What do you do when the future you’ve been warned about begins to feel inevitable? When rising seas are no longer a distant environmental concern but a looming presence shaping how you imagine home, safety, and survival? This performance confronts that unease directly, using storytelling and theatre to turn climate anxiety into an active, shared experience.

The work is rooted in a disturbing scientific prediction: that large parts of a coastal city like Mumbai could one day be underwater. Such a warning should have triggered relentless public discussion and decisive political action. Instead, it was largely met with silence. This absence—of urgency, accountability, and collective response—becomes the emotional starting point of the performance. Faced with inaction, the performer decides not to wait any longer.

Rather than presenting climate change as a distant catastrophe, the piece frames it as something intimate and immediate. The performer imagines what it means to prepare for a city transformed by water, creating multiple backup strategies for survival when existing systems fail. These plans are not polished or heroic; they are vulnerable, practical, and sometimes unsettling. In imagining them, the performance exposes the uncomfortable truth that many of us are quietly doing the same—thinking about escape routes, contingencies, and personal safety in a world growing increasingly unstable.

A defining feature of the performance is its participatory nature. The audience is not treated as passive spectators but as active contributors. Their thoughts, reactions, and instincts are woven into the unfolding narrative, blurring the boundary between performer and witness. This shared responsibility mirrors the climate crisis itself: it is collective, unavoidable, and impossible to solve in isolation.

Moments of humour puncture the heaviness, allowing space to breathe before the weight of the questions settles in again. The performance moves fluidly between playfulness and dread, reflecting how people often cope with overwhelming realities—by laughing, imagining, and improvising their way through fear. Yet beneath the lightness lies an urgent provocation: personal preparedness can only go so far in the absence of systemic change.

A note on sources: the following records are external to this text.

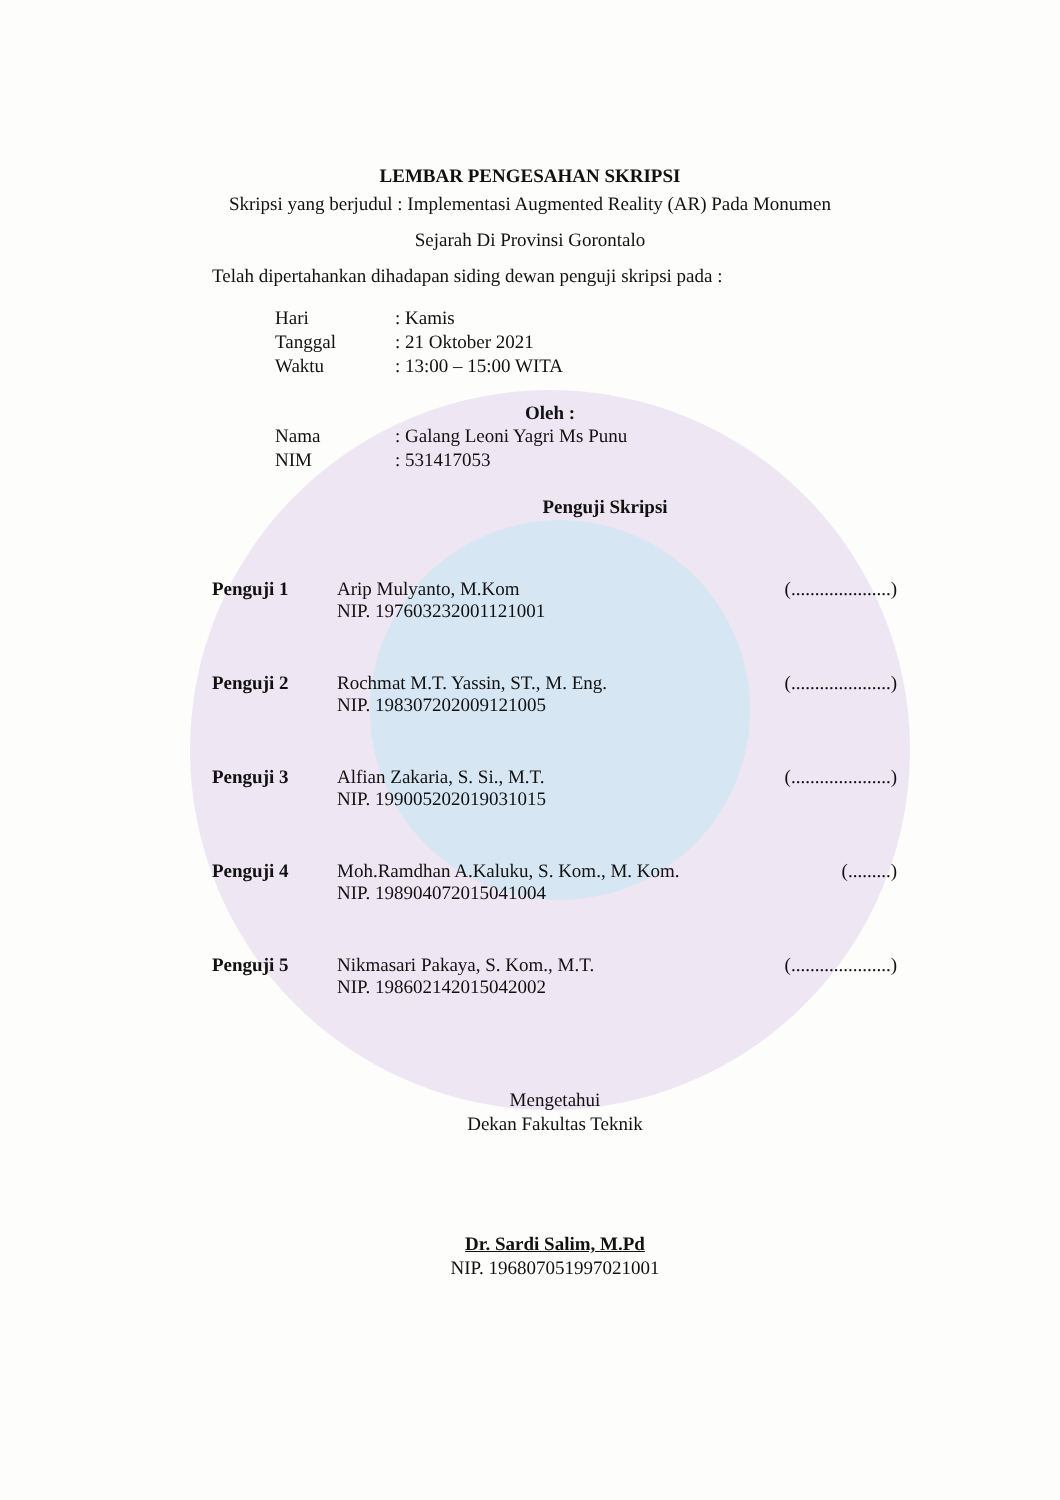LEMBAR PENGESAHAN SKRIPSI
Skripsi yang berjudul : Implementasi Augmented Reality (AR) Pada Monumen
Sejarah Di Provinsi Gorontalo
Telah dipertahankan dihadapan siding dewan penguji skripsi pada :
Hari: Kamis
Tanggal: 21 Oktober 2021
Waktu: 13:00 – 15:00 WITA
Oleh :
Nama: Galang Leoni Yagri Ms Punu
NIM: 531417053
Penguji Skripsi
Penguji 1 Arip Mulyanto, M.Kom
NIP. 197603232001121001
(.....................)
Penguji 2 Rochmat M.T. Yassin, ST., M. Eng.
NIP. 198307202009121005
(.....................)
Penguji 3 Alfian Zakaria, S. Si., M.T.
NIP. 199005202019031015
(.....................)
Penguji 4 Moh.Ramdhan A.Kaluku, S. Kom., M. Kom.
NIP. 198904072015041004
(.........)
Penguji 5 Nikmasari Pakaya, S. Kom., M.T.
NIP. 198602142015042002
(.....................)
Mengetahui
Dekan Fakultas Teknik
Dr. Sardi Salim, M.Pd
NIP. 196807051997021001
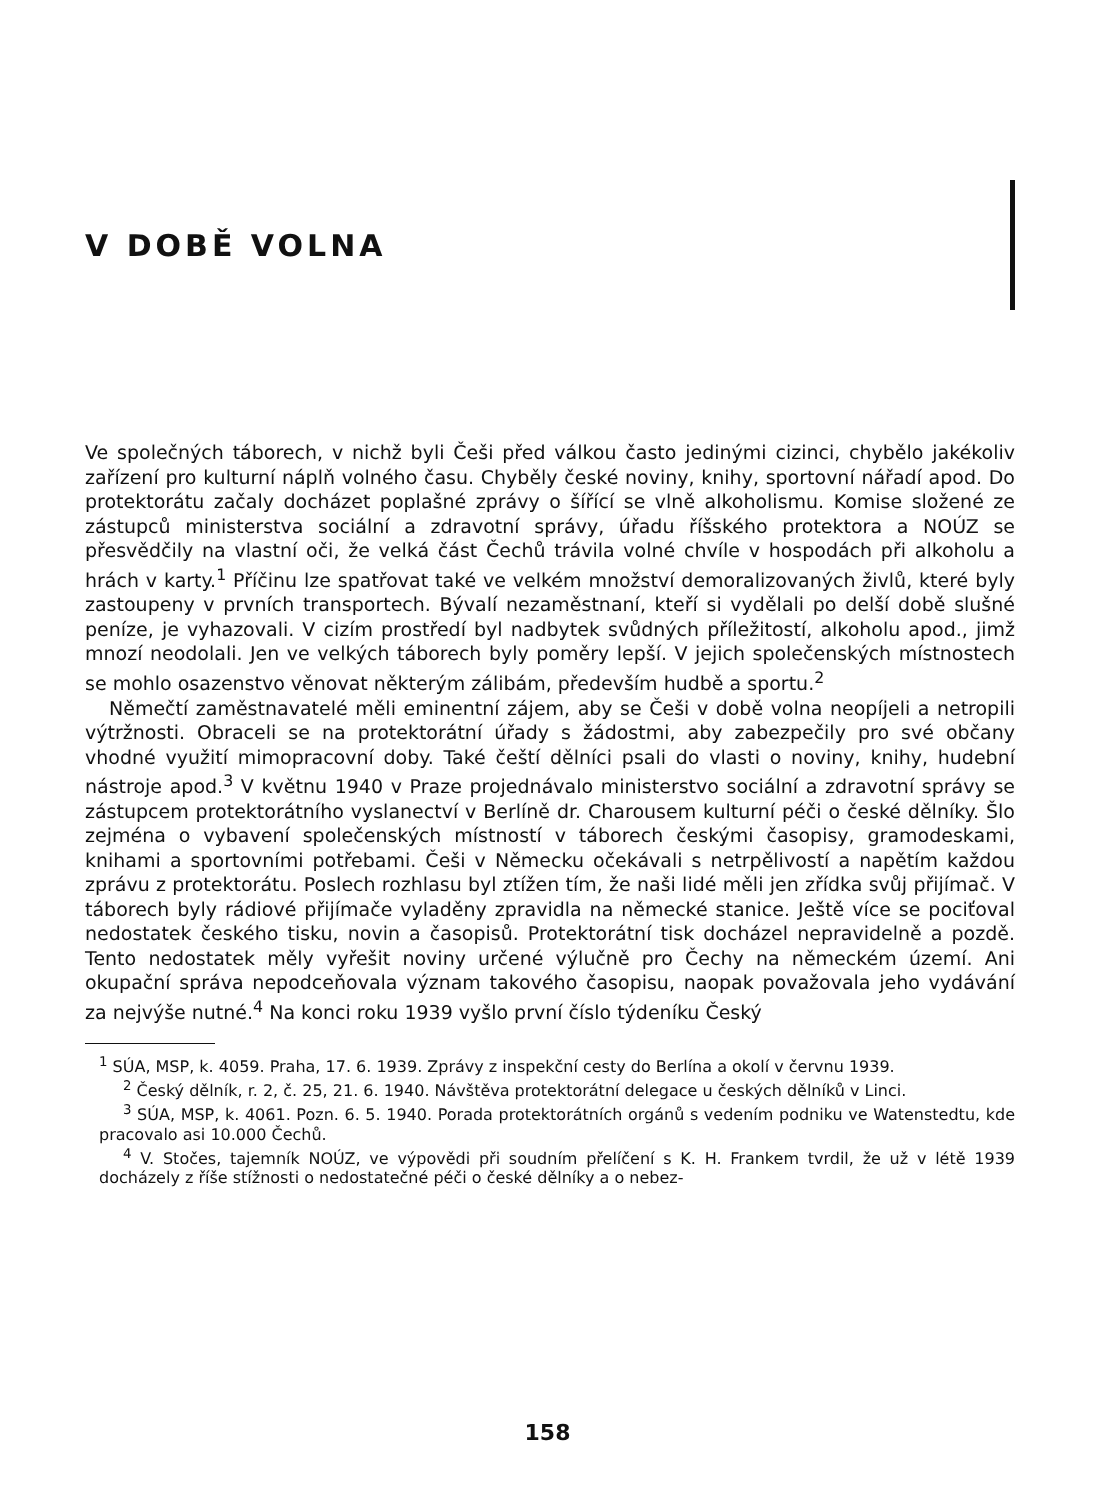V DOBĚ VOLNA
Ve společných táborech, v nichž byli Češi před válkou často jedinými cizinci, chybělo jakékoliv zařízení pro kulturní náplň volného času. Chyběly české noviny, knihy, sportovní nářadí apod. Do protektorátu začaly docházet poplašné zprávy o šířící se vlně alkoholismu. Komise složené ze zástupců ministerstva sociální a zdravotní správy, úřadu říšského protektora a NOÚZ se přesvědčily na vlastní oči, že velká část Čechů trávila volné chvíle v hospodách při alkoholu a hrách v karty.<sup>1</sup> Příčinu lze spatřovat také ve velkém množství demoralizovaných živlů, které byly zastoupeny v prvních transportech. Bývalí nezaměstnaní, kteří si vydělali po delší době slušné peníze, je vyhazovali. V cizím prostředí byl nadbytek svůdných příležitostí, alkoholu apod., jimž mnozí neodolali. Jen ve velkých táborech byly poměry lepší. V jejich společenských místnostech se mohlo osazenstvo věnovat některým zálibám, především hudbě a sportu.<sup>2</sup>
Němečtí zaměstnavatelé měli eminentní zájem, aby se Češi v době volna neopíjeli a netropili výtržnosti. Obraceli se na protektorátní úřady s žádostmi, aby zabezpečily pro své občany vhodné využití mimopracovní doby. Také čeští dělníci psali do vlasti o noviny, knihy, hudební nástroje apod.<sup>3</sup> V květnu 1940 v Praze projednávalo ministerstvo sociální a zdravotní správy se zástupcem protektorátního vyslanectví v Berlíně dr. Charousem kulturní péči o české dělníky. Šlo zejména o vybavení společenských místností v táborech českými časopisy, gramodeskami, knihami a sportovními potřebami. Češi v Německu očekávali s netrpělivostí a napětím každou zprávu z protektorátu. Poslech rozhlasu byl ztížen tím, že naši lidé měli jen zřídka svůj přijímač. V táborech byly rádiové přijímače vyladěny zpravidla na německé stanice. Ještě více se pociťoval nedostatek českého tisku, novin a časopisů. Protektorátní tisk docházel nepravidelně a pozdě. Tento nedostatek měly vyřešit noviny určené výlučně pro Čechy na německém území. Ani okupační správa nepodceňovala význam takového časopisu, naopak považovala jeho vydávání za nejvýše nutné.<sup>4</sup> Na konci roku 1939 vyšlo první číslo týdeníku Český
<sup>1</sup> SÚA, MSP, k. 4059. Praha, 17. 6. 1939. Zprávy z inspekční cesty do Berlína a okolí v červnu 1939.
<sup>2</sup> Český dělník, r. 2, č. 25, 21. 6. 1940. Návštěva protektorátní delegace u českých dělníků v Linci.
<sup>3</sup> SÚA, MSP, k. 4061. Pozn. 6. 5. 1940. Porada protektorátních orgánů s vedením podniku ve Watenstedtu, kde pracovalo asi 10.000 Čechů.
<sup>4</sup> V. Stočes, tajemník NOÚZ, ve výpovědi při soudním přelíčení s K. H. Frankem tvrdil, že už v létě 1939 docházely z říše stížnosti o nedostatečné péči o české dělníky a o nebez-
158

What lingers after the performance is not a solution, but a reckoning. How prepared are we for a future shaped by climate instability? What does survival mean when the city itself is at risk? And at what point does adapting quietly become a form of acceptance?

By transforming climate crisis into a lived, participatory experience, the performance refuses apathy. It insists on attention, imagination, and collective thinking. In doing so, it reminds us that when the water rises, survival is not just about having a plan—it’s about confronting the reality together.